Task set:
#1 Copy the blog post below word for word, from start to finish.
#2 In the records, rewrite the lines starting at the one that contains "Answer: (A)" and ending at the one that contains "Task: Click on", with "brown olive oil" replaced by "green olive oil" and nothing else changed. Give only those lines, and leave the pictures out.

Document passage:
++++++

LET LOVE BE SINCERE

LET LOVE BE SINCERE

Friday, June 6, 2014

7 Q Takes WARNING full of cranky


So, um, any of you celebrating the parents of the five year old, Ryland, who are allowing her to transition from a girl to a boy... you should be ashamed of yourself- this is a FIVE YEAR OLD who has been totally exploited by her parents.

So, um, any of you using the parents of the five year old Ryland who are allowing her to transition from a girl to a boy, to discuss the downfall of culture and all things evil... you should be ashamed of yourself- this is a FIVE YEAR OLD who has been totally exploited by her parents.
There was this awful story this week.  I'll sum it up.  Two girls got involved in a super dark world through an awful website and ended up stabbing another girl to make a fictional character happy.  I clicked on the website for like three seconds- it was evil.  I believe in evil. I clicked out of the website, for fear of what more than five seconds could do to my soul.  The thing is...this is a parent issue, and is tragic for all involved. I just don't understand why we (educators) aren't doing more to teach parents about the very real danger of the interwebs for not only children, but adolescents as well.
I cannot stand the lack of value some people put on parental roles and responsibilities.  That is all.
Dear Jesus please save me from being a parent who blames others instead of looking at the behavior of my child.  And, Jesus, if I do become a parent who blames others instead of my child...please send someone to slap me.  AMEN.

We are a sight to see whenever we are out
It seems that we, who have lots of littles, like to talk about the rude things people say to us.  All this week I was thinking most of the time people say really nice things to me, even though I am a complete spectacle as I leave the house with three babies.  Even when people say, "oh my gosh, you have your hands full"- they usually say it with a smile, and a type of awe for what I am doing.  And, darn it, it kind of makes me proud.  So anyway, all this week, I was like, 'yeah, people aren't really rude...we just think they are, they are actually just in awe'.  And then someone told me I should think about keeping my legs closed...so, um, maybe some people really are just awful.  (just kidding- THEY aren't awful, the words they say are).

++++++

Provided data:
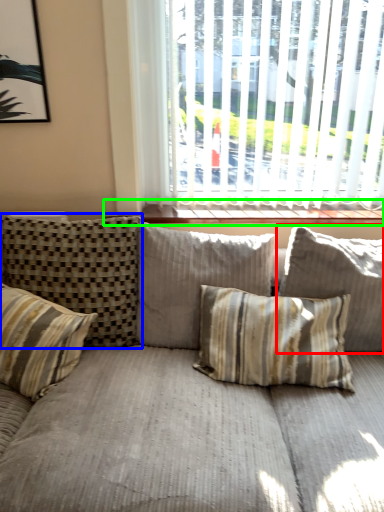
Question: Which object is the farthest from pillow (highlighted by a red box)? Choose among these: pillow (highlighted by a blue box) or window sill (highlighted by a green box).

Choices:
 (A) pillow
 (B) window sill

Answer: (A)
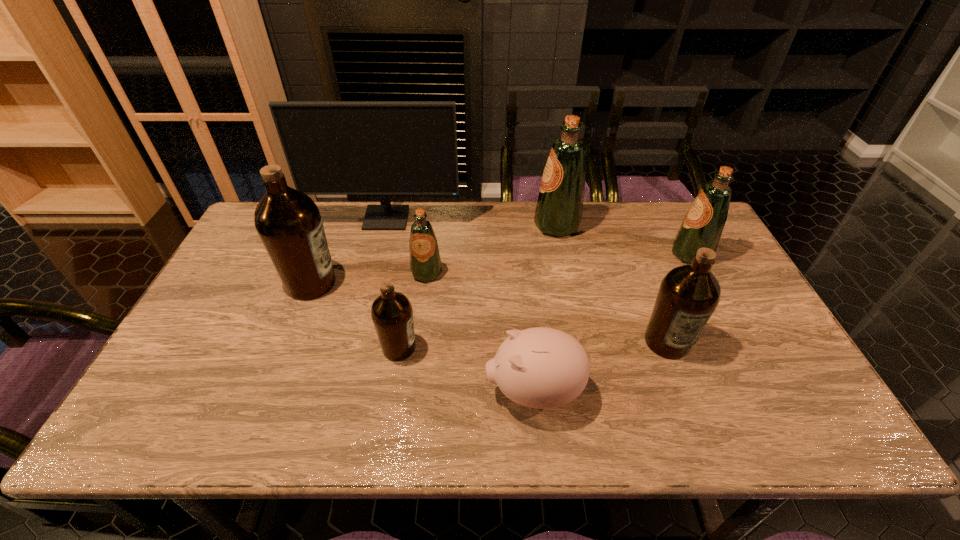
You are a GUI agent. You are given a task and a screenshot of the screen. Output one action in this format:
    pyautogui.click(x=<x>, y=<y>)
    Task: Click on the brown olive oil that is the second nearest to the second biggest brown olive oil
    
    Given the screenshot: What is the action you would take?
    pyautogui.click(x=288, y=222)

++++++

Answers for the exercise:
#1
LET LOVE BE SINCERE

LET LOVE BE SINCERE

Friday, June 6, 2014

7 Q Takes WARNING full of cranky


So, um, any of you celebrating the parents of the five year old, Ryland, who are allowing her to transition from a girl to a boy... you should be ashamed of yourself- this is a FIVE YEAR OLD who has been totally exploited by her parents.

So, um, any of you using the parents of the five year old Ryland who are allowing her to transition from a girl to a boy, to discuss the downfall of culture and all things evil... you should be ashamed of yourself- this is a FIVE YEAR OLD who has been totally exploited by her parents.
There was this awful story this week.  I'll sum it up.  Two girls got involved in a super dark world through an awful website and ended up stabbing another girl to make a fictional character happy.  I clicked on the website for like three seconds- it was evil.  I believe in evil. I clicked out of the website, for fear of what more than five seconds could do to my soul.  The thing is...this is a parent issue, and is tragic for all involved. I just don't understand why we (educators) aren't doing more to teach parents about the very real danger of the interwebs for not only children, but adolescents as well.
I cannot stand the lack of value some people put on parental roles and responsibilities.  That is all.
Dear Jesus please save me from being a parent who blames others instead of looking at the behavior of my child.  And, Jesus, if I do become a parent who blames others instead of my child...please send someone to slap me.  AMEN.

We are a sight to see whenever we are out
It seems that we, who have lots of littles, like to talk about the rude things people say to us.  All this week I was thinking most of the time people say really nice things to me, even though I am a complete spectacle as I leave the house with three babies.  Even when people say, "oh my gosh, you have your hands full"- they usually say it with a smile, and a type of awe for what I am doing.  And, darn it, it kind of makes me proud.  So anyway, all this week, I was like, 'yeah, people aren't really rude...we just think they are, they are actually just in awe'.  And then someone told me I should think about keeping my legs closed...so, um, maybe some people really are just awful.  (just kidding- THEY aren't awful, the words they say are).

#2
Answer: (A)
You are a GUI agent. You are given a task and a screenshot of the screen. Output one action in this format:
    pyautogui.click(x=<x>, y=<y>)
    Task: Click on the green olive oil that is the second nearest to the second biggest green olive oil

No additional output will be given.